Kevin is such a troll. The pizza delivery boy never stood a chance, did he?
Here’s a fun fact you may not know about the scene: The black-and-white movie Kevin strategically stops and starts isn’t an actual gangster movie; it was specially created for Home Alone. Now, we may not take equal enjoyment in pranking delivery workers, but we wholeheartedly understand Kevin’s satisfaction when he opens up that warm-to-the-touch cardboard box: “Ah! A lovely cheese pizza, just for me.” Little Nero’s is the local joint in Kevin’s town, however the more common choice in real life is Domino’s (no offense, Pizza Hut). And because we think homemade is always better, we cracked the code on their thin-crust pie.
“In prison, dinner was always a big thing,” Henry, the Goodfellas narrator, explains. In this classic gangster movie, the characters use their time behind bars to reconnect with traditional Italian cooking. Pauley does the prep work: shaving garlic with a razor of all things, so it melts like butter the second it hits a hot pan. Vinnie does the tomato sauce for the pasta, making his meatballs with veal, beef, and pork. Unfortunately for Vinnie, his fellow inmates give him flack for using too many onions. We like the idea of leaving behind the all-beef meatball, but we do think that three onions per two cans of tomatoes is a little… much. The same could also be said about having that much red meat (sorry, fellas). Accordingly, our rendition of the classic prison meal features another meat: turkey. Vinnie says “all the flavor” is in the pork, but we think these meatballs might be able to change his mind.
If you have yet to try escargot, chances are, you’re shaking your head as soon as you hear the word snail. Of course, if Richard Gere softly said to you, “It’s a delicacy, try them,” we bet you could be persuaded. Vivian, Julia Roberts’ character in Pretty Woman, tries but famously struggles with the dish, and when the waiter deftly catches the getaway snail, he assures us all, “It happens all the time!” So, when you’re feeling as adventurous as Vivian and decide to give escargot a go, here’s how you do it: Use the snail tongs and a fork, not your hands. As Vivian notes, the snails, which are traditionally served with sauce, are “slippery little suckers.” Using your left hand (if you’re a righty), secure a snail with the tongs. Using your right hand, remove the meat with the fork — and take a big bite.
The classic Christina Ricci scene from The Addams Family makes us think that Wednesday Addams and Kevin from Home Alone would’ve been perfect partners in crime. When a local Girl Scout stops by Wednesday and her brother, Pugsley’s lemonade stand and asks if the drink is made from real lemons — she only likes “all natural foods and beverages, organically grown with no preservatives!” — Wednesday asks if her “delicious” cookies are made from real Girl Scouts. Touché, Wednesday, touché. Our homemade Thin Mints aren’t, in fact, made from real Girl Scouts — but they are made from real dark chocolate.

◆ Material for this task:
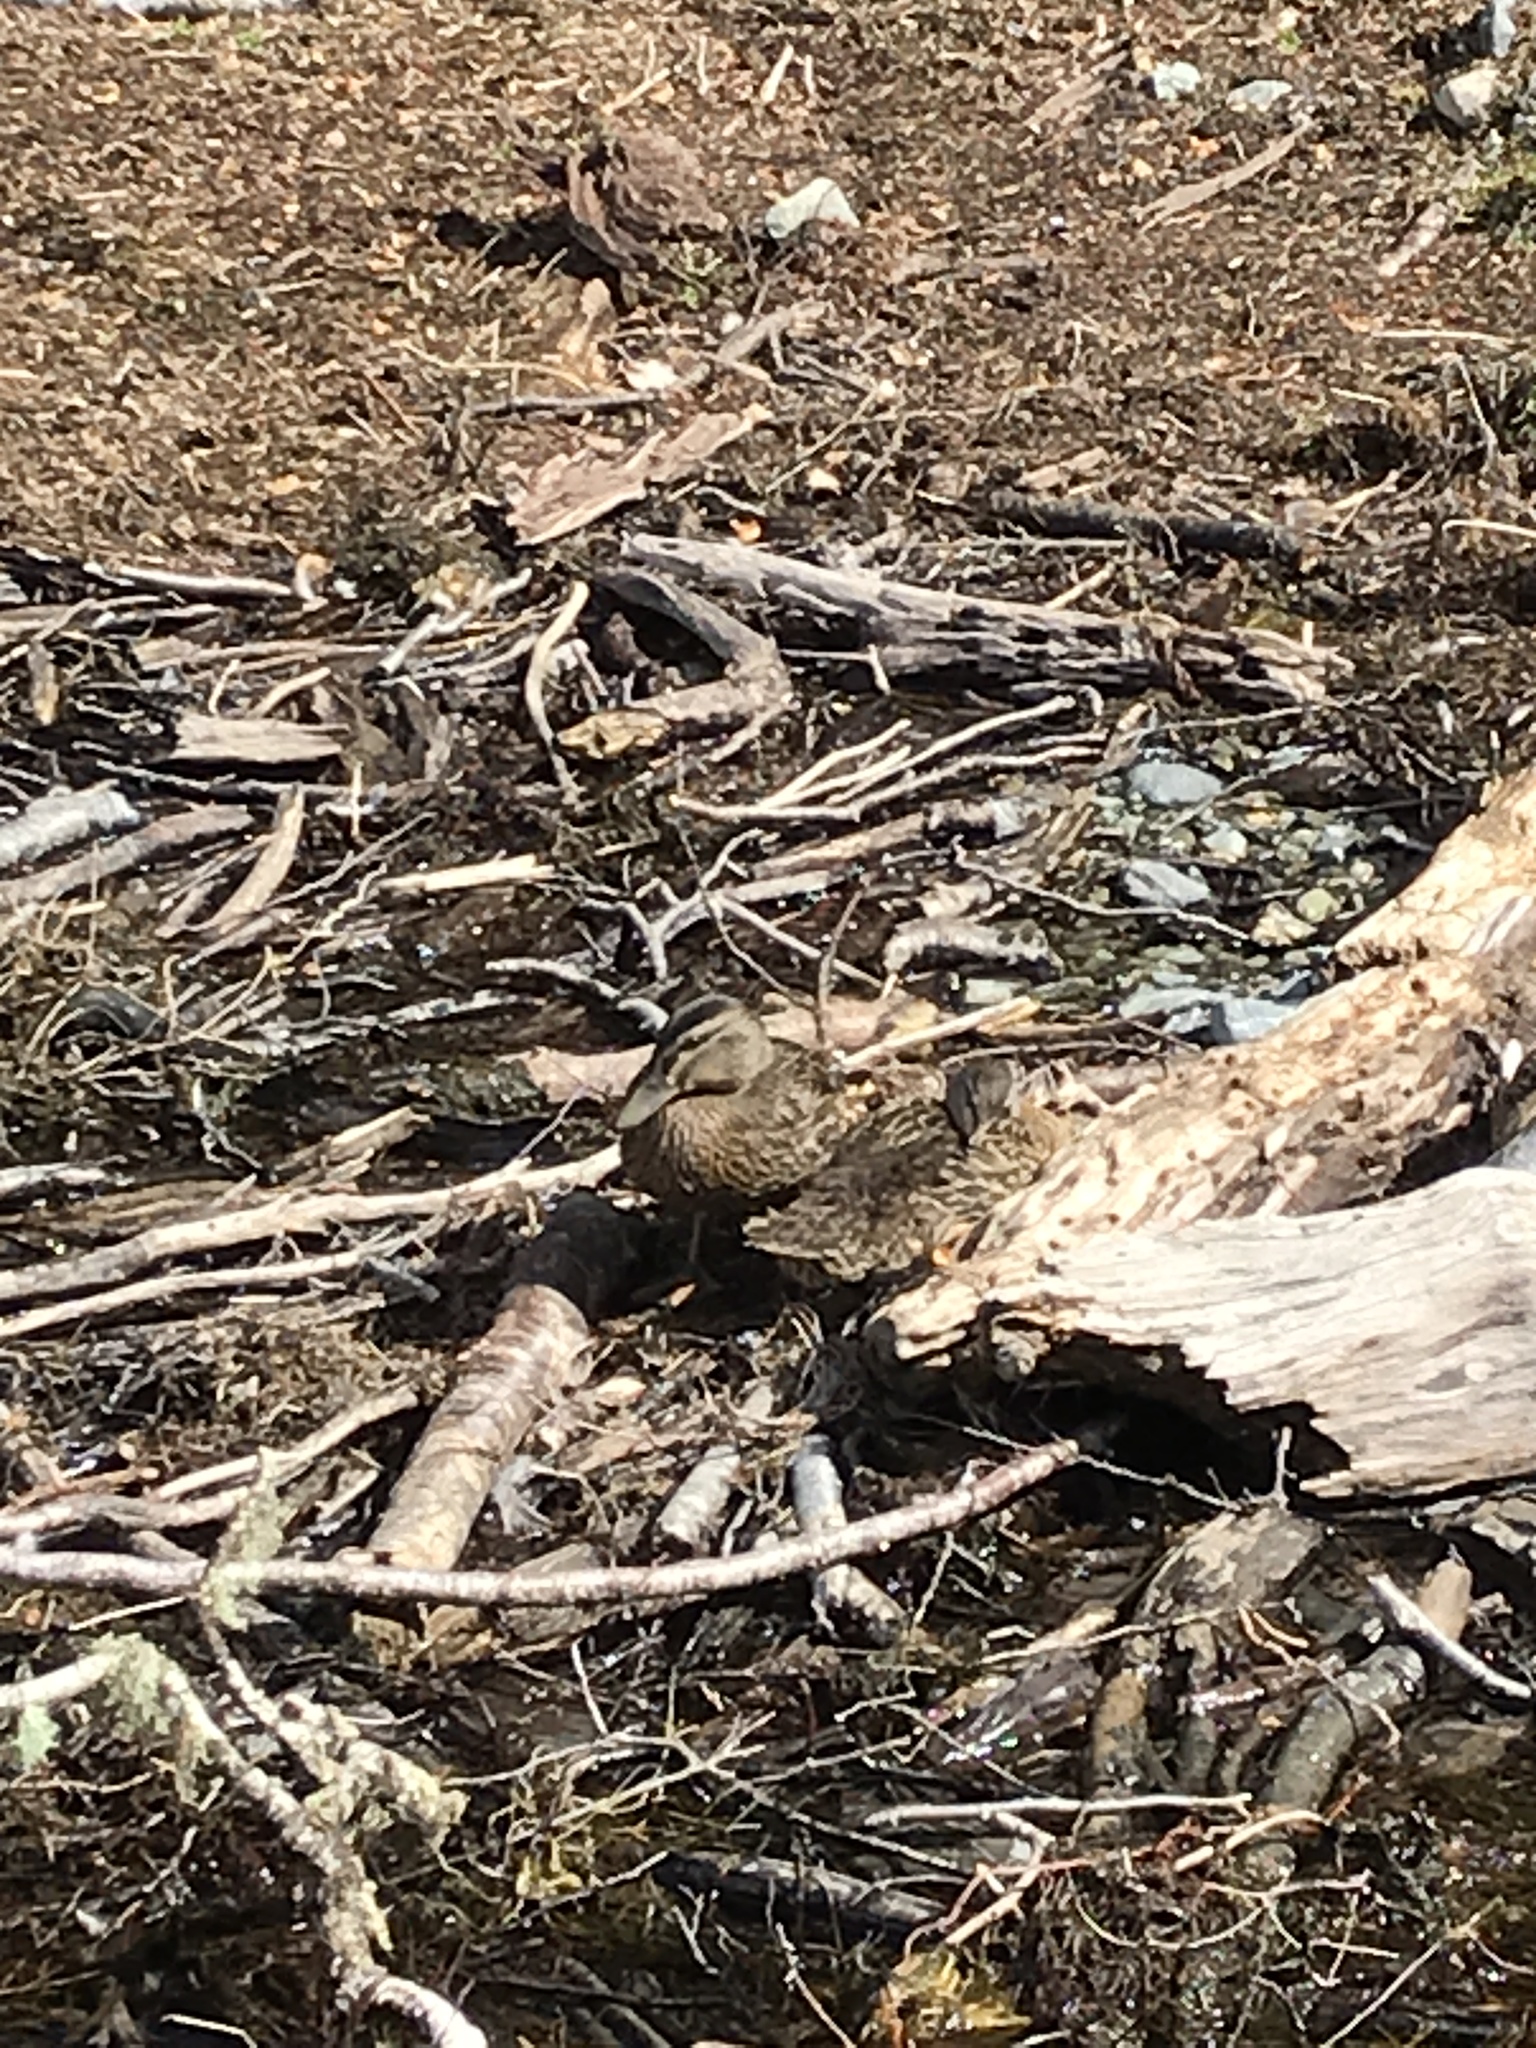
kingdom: Animalia
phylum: Chordata
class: Aves
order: Anseriformes
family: Anatidae
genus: Anas
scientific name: Anas
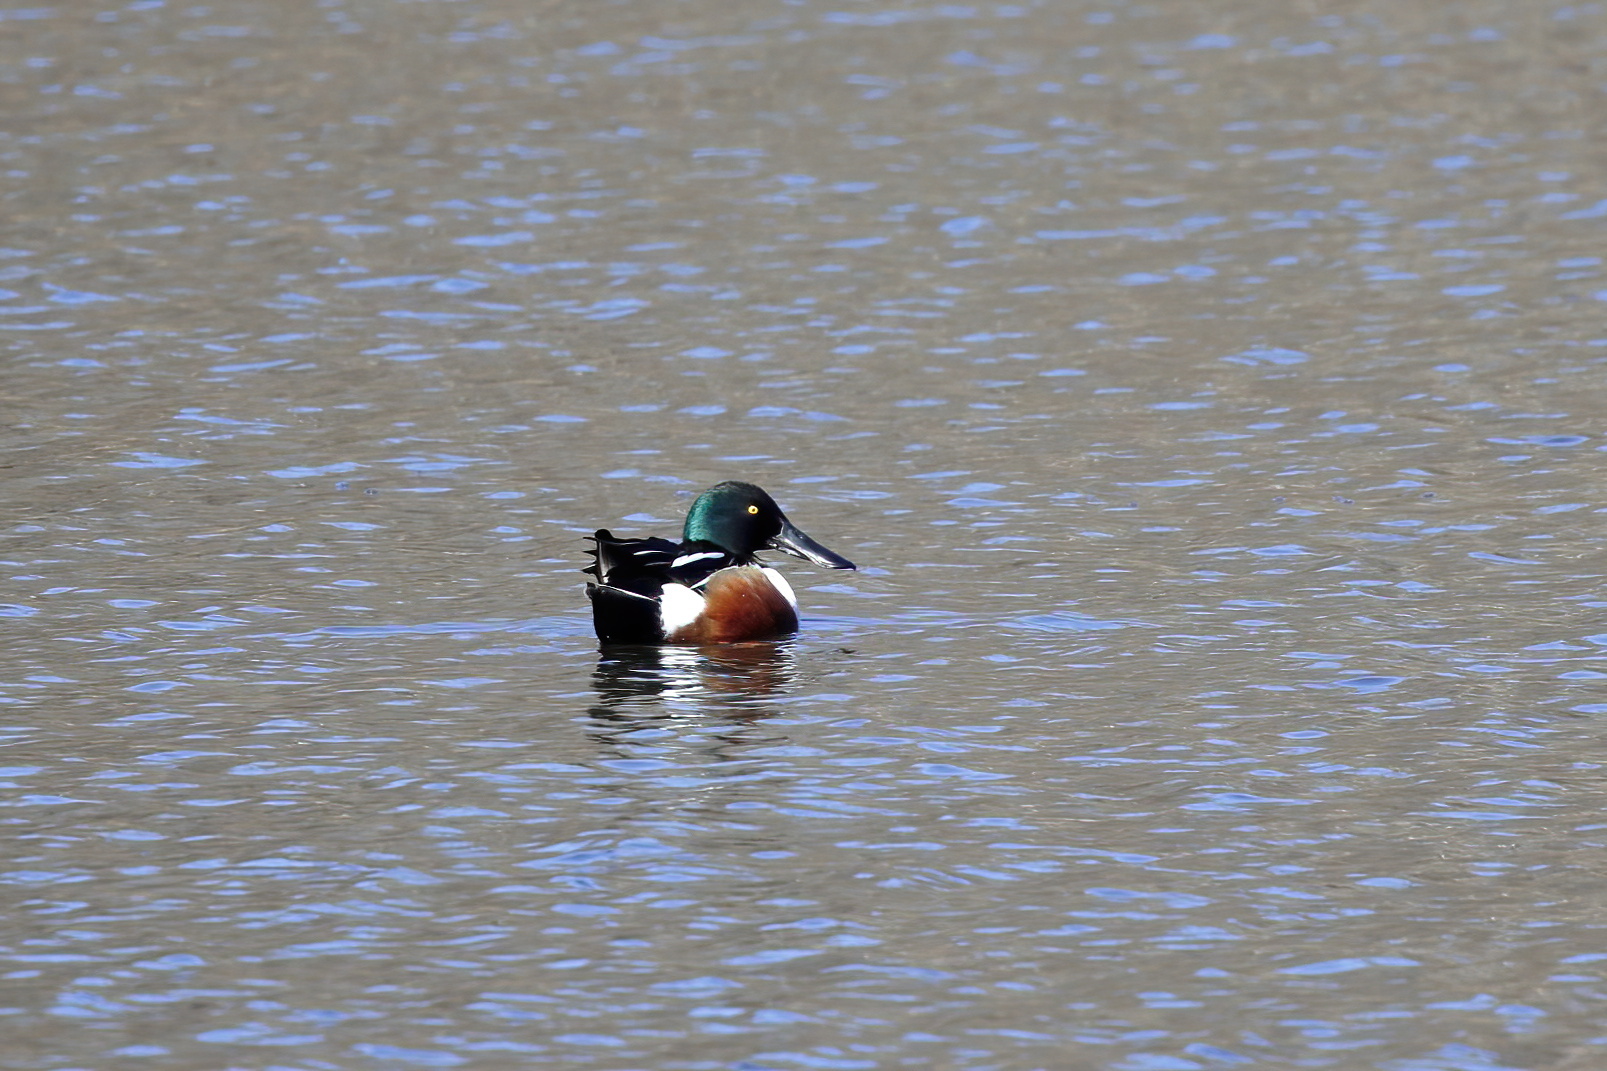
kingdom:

◆ Task instructions:
A. Summarize the piece on food scenes in movies in two sentences.
B. Please reproduce verbatim every line of the records that name living things from kingdom down, leaving the pictures out.

◆ Written responses:
A. The piece recalls food scenes from Home Alone, Goodfellas, Pretty Woman, and The Addams Family, including Kevin pranking the pizza delivery boy, inmates cooking Italian dinners in prison, Vivian struggling with escargot, and Wednesday's retort to a Girl Scout at a lemonade stand. Alongside these scenes, it offers its own takes: a homemade version of Domino's thin-crust pie, turkey meatballs instead of Vinnie's red meat, tips for eating escargot with tongs and a fork, and homemade Thin Mints made from real dark chocolate.

B.
kingdom: Animalia
phylum: Chordata
class: Aves
order: Anseriformes
family: Anatidae
genus: Anas
scientific name: Anas
kingdom:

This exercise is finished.